Hani baştan beri diyoruz ki özellikle bu günler birlik, beraberlik içinde yaraları sarma günüdür. Aşık Veysel diyor ki:

“İtimat edersen benim sözüme

Gel birlik kavline girelim kardaş

Birlik çok tatlıdır benzer üzüme

İçip şerbetini duralım kardaş…”

Bir başka şiirinde “VEYSEL sapma sağa sola / Sen Allah’tan birlik dile / İkilikten gelir belâ / Dava insanlık davası..” demekte.

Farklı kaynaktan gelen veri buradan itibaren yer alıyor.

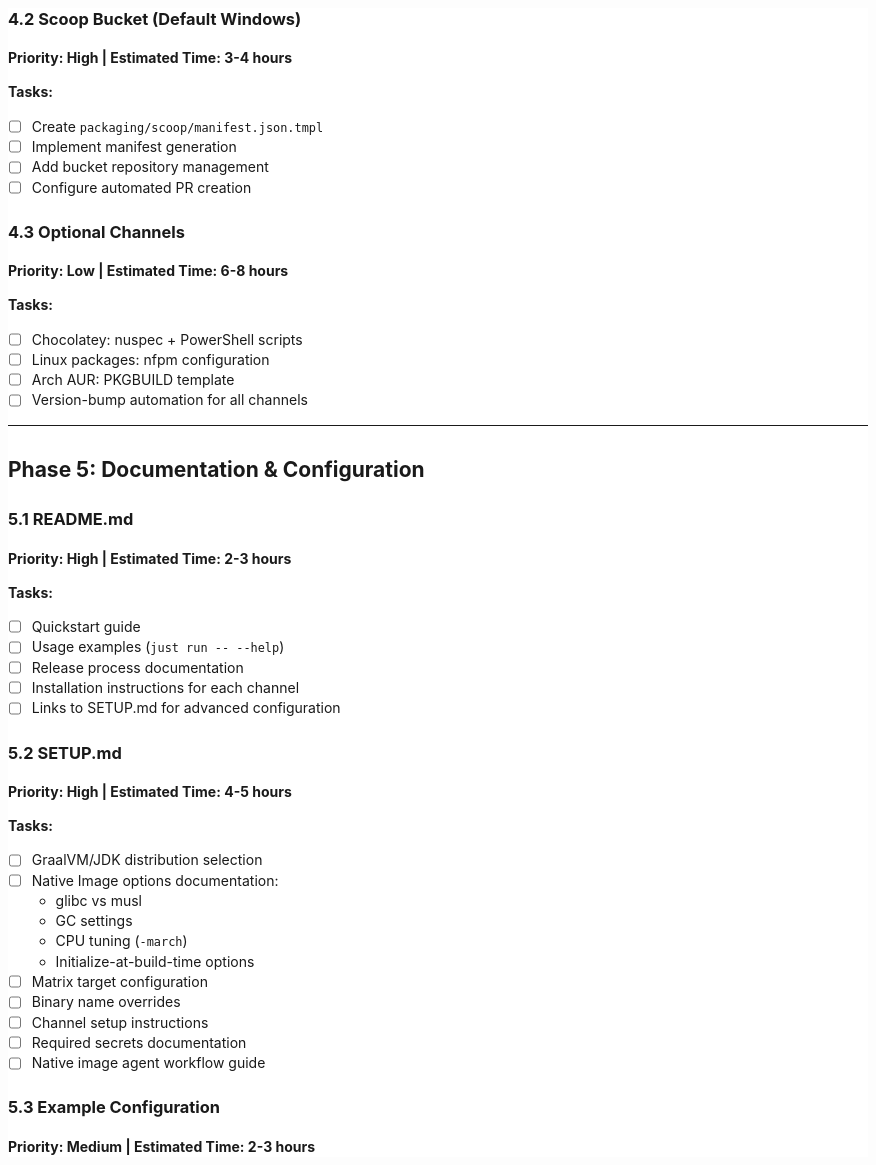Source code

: ### 4.2 Scoop Bucket (Default Windows)
**Priority: High | Estimated Time: 3-4 hours**

**Tasks:**
- [ ] Create `packaging/scoop/manifest.json.tmpl`
- [ ] Implement manifest generation
- [ ] Add bucket repository management
- [ ] Configure automated PR creation

### 4.3 Optional Channels
**Priority: Low | Estimated Time: 6-8 hours**

**Tasks:**
- [ ] Chocolatey: nuspec + PowerShell scripts
- [ ] Linux packages: nfpm configuration
- [ ] Arch AUR: PKGBUILD template
- [ ] Version-bump automation for all channels

---

## Phase 5: Documentation & Configuration

### 5.1 README.md
**Priority: High | Estimated Time: 2-3 hours**

**Tasks:**
- [ ] Quickstart guide
- [ ] Usage examples (`just run -- --help`)
- [ ] Release process documentation
- [ ] Installation instructions for each channel
- [ ] Links to SETUP.md for advanced configuration

### 5.2 SETUP.md
**Priority: High | Estimated Time: 4-5 hours**

**Tasks:**
- [ ] GraalVM/JDK distribution selection
- [ ] Native Image options documentation:
  - glibc vs musl
  - GC settings
  - CPU tuning (`-march`)
  - Initialize-at-build-time options
- [ ] Matrix target configuration
- [ ] Binary name overrides
- [ ] Channel setup instructions
- [ ] Required secrets documentation
- [ ] Native image agent workflow guide

### 5.3 Example Configuration
**Priority: Medium | Estimated Time: 2-3 hours**
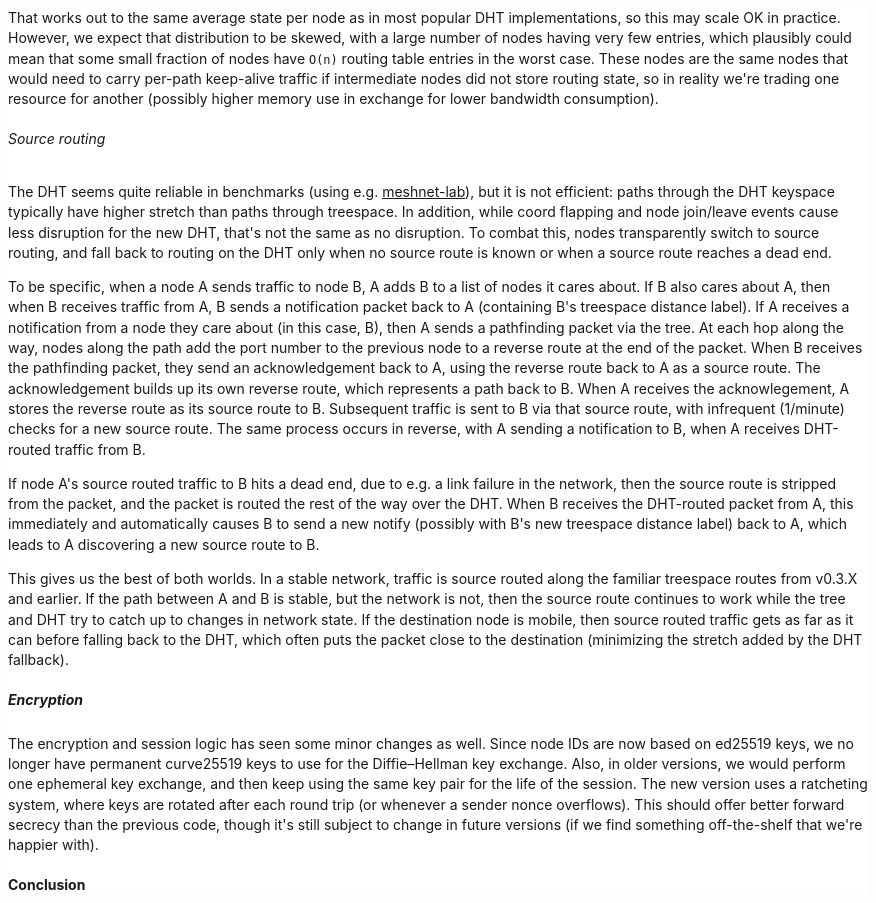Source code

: That works out to the same average state per node as in most popular DHT implementations, so this may scale OK in practice. However, we expect that distribution to be skewed, with a large number of nodes having very few entries, which plausibly could mean that some small fraction of nodes have `O(n)` routing table entries in the worst case. These nodes are the same nodes that would need to carry per-path keep-alive traffic if intermediate nodes did not store routing state, so in reality we're trading one resource for another (possibly higher memory use in exchange for lower bandwidth consumption).

###### Source routing

The DHT seems quite reliable in benchmarks (using e.g. [meshnet-lab](https://github.com/mwarning/meshnet-lab)), but it is not efficient: paths through the DHT keyspace typically have higher stretch than paths through treespace. In addition, while coord flapping and node join/leave events cause less disruption for the new DHT, that's not the same as no disruption. To combat this, nodes transparently switch to source routing, and fall back to routing on the DHT only when no source route is known or when a source route reaches a dead end.

To be specific, when a node A sends traffic to node B, A adds B to a list of nodes it cares about. If B also cares about A, then when B receives traffic from A, B sends a notification packet back to A (containing B's treespace distance label). If A receives a notification from a node they care about (in this case, B), then A sends a pathfinding packet via the tree. At each hop along the way, nodes along the path add the port number to the previous node to a reverse route at the end of the packet. When B receives the pathfinding packet, they send an acknowledgement back to A, using the reverse route back to A as a source route. The acknowledgement builds up its own reverse route, which represents a path back to B. When A receives the acknowlegement, A stores the reverse route as its source route to B. Subsequent traffic is sent to B via that source route, with infrequent (1/minute) checks for a new source route. The same process occurs in reverse, with A sending a notification to B, when A receives DHT-routed traffic from B.

If node A's source routed traffic to B hits a dead end, due to e.g. a link failure in the network, then the source route is stripped from the packet, and the packet is routed the rest of the way over the DHT. When B receives the DHT-routed packet from A, this immediately and automatically causes B to send a new notify (possibly with B's new treespace distance label) back to A, which leads to A discovering a new source route to B.

This gives us the best of both worlds. In a stable network, traffic is source routed along the familiar treespace routes from v0.3.X and earlier. If the path between A and B is stable, but the network is not, then the source route continues to work while the tree and DHT try to catch up to changes in network state. If the destination node is mobile, then source routed traffic gets as far as it can before falling back to the DHT, which often puts the packet close to the destination (minimizing the stretch added by the DHT fallback).

##### Encryption

The encryption and session logic has seen some minor changes as well. Since node IDs are now based on ed25519 keys, we no longer have permanent curve25519 keys to use for the Diffie–Hellman key exchange. Also, in older versions, we would perform one ephemeral key exchange, and then keep using the same key pair for the life of the session. The new version uses a ratcheting system, where keys are rotated after each round trip (or whenever a sender nonce overflows). This should offer better forward secrecy than the previous code, though it's still subject to change in future versions (if we find something off-the-shelf that we're happier with).

#### Conclusion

Bizim geleneklerimiz, toplum yaşamında, dayanışmayı, yardımlaşmayı, birlikte olmayı öngörür. Denir ki, “Yan yana oturmak değildir birlikte olmak. Eğer aynı türküyü söylüyorsa yürek birlikteyiz demektir.”

Yıllarca sıkıntılarını göz ardı ettiğimiz Uygur Türkleri derler ki: “Sağlam göz ağlasa, kör gözden yaş çıkar.

Mevlana’ya kulak kabartıp, bu günkü yazımı Hz. Ali ile noktalayacağım. Aynı konuya yarın da devam etmek istiyorum. Elbette okuyan olursa.

Mevlâna: “Güçlük kolaylıkla beraberdir, kendine gel, ümidi bırakma! Akıllı insan bilir ki, ölümün arkasında bile daha güçlü bir hayat beklemektedir.”

Hz. Ali: “Büyük günahların kefâreti, zulme düşenlere yardım etmek, acze düşenleri ferahlandırmaktır.”